Bricktop’s patio was made for times such as these. Sides and ends of the covered patio are open and fans whirl overhead. In the spacious area, tables are widely separated and hand sanitizer easily accessible. Servers wear well-fitted masks.
The Frontenac Plaza restaurant, one of a small chain located across the South, is known for its ample portions at reasonable prices. During a recent lunch outing, I settled on the fish and chips and Cyndy went with the BLT.
Coleslaw came with the meal, but I noticed one of the side dishes on the menu was a kale-quinoa salad. Hmm. . . .
“Can I substitute for the coleslaw?” I asked our server.
Too often such request are met with: “No, we don’t make substitutions,” or “That will be another dollar,” or “I’ll have to ask the kitchen.”

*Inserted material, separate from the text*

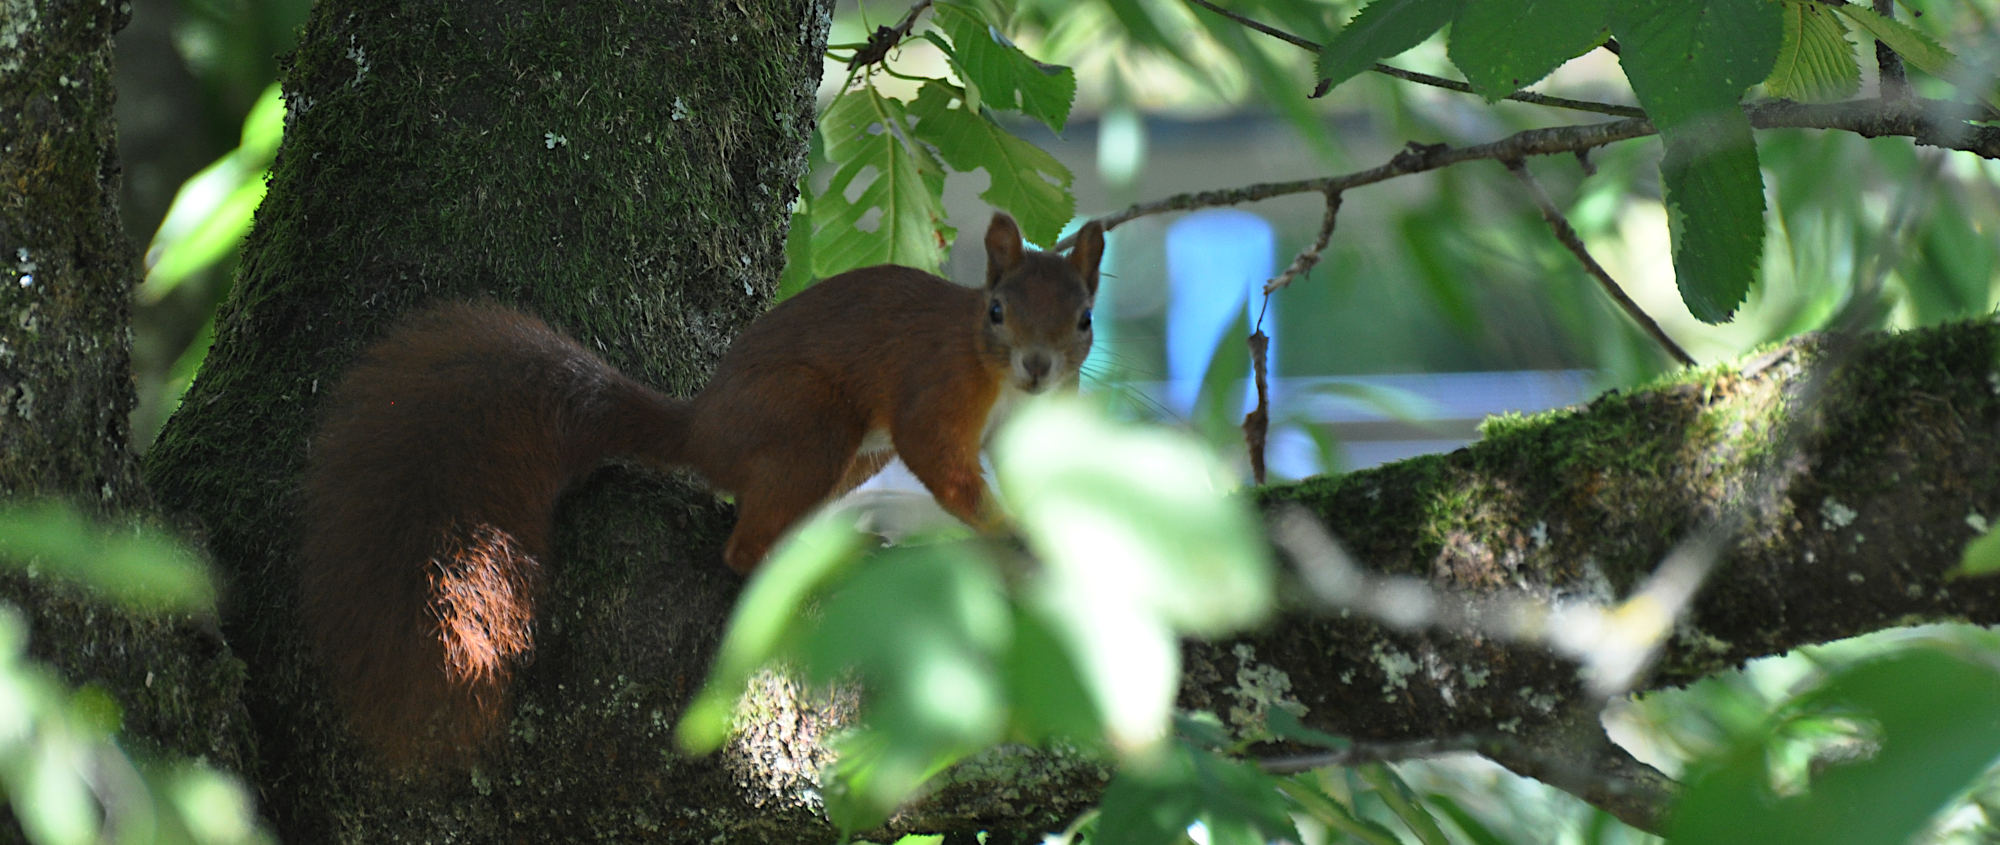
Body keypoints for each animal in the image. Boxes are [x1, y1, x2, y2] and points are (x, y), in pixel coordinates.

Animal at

But our accommodating server immediately said, “No problem.”
Our orders arrived lickity-split and the iced tea was replenished regularly. The sight and aroma of the meal whisked me back to the English countryside, where the traditional combo is often served in a newspaper-lined basket. For a moment, I felt like I was on holiday in merry ol’ England.
I need to pause to give a shout out to the kitchen for the Kale Quinoa Salad. It was a superb blend lightly dressed with a lemon vinaigrette. I noticed a bit of sweetness in an occasional bite. When I inquired of the server about the ingredients, she said the fruity taste came from small bits of grape.
I grabbed my phone and googled all the ingredients and found a number of variations on the salad. The recipe that came the closest to my side dish had grapes, plus nuts. Other versions added feta. As you can see in the photo above, Bricktop’s kept all the ingredients small and about the same size.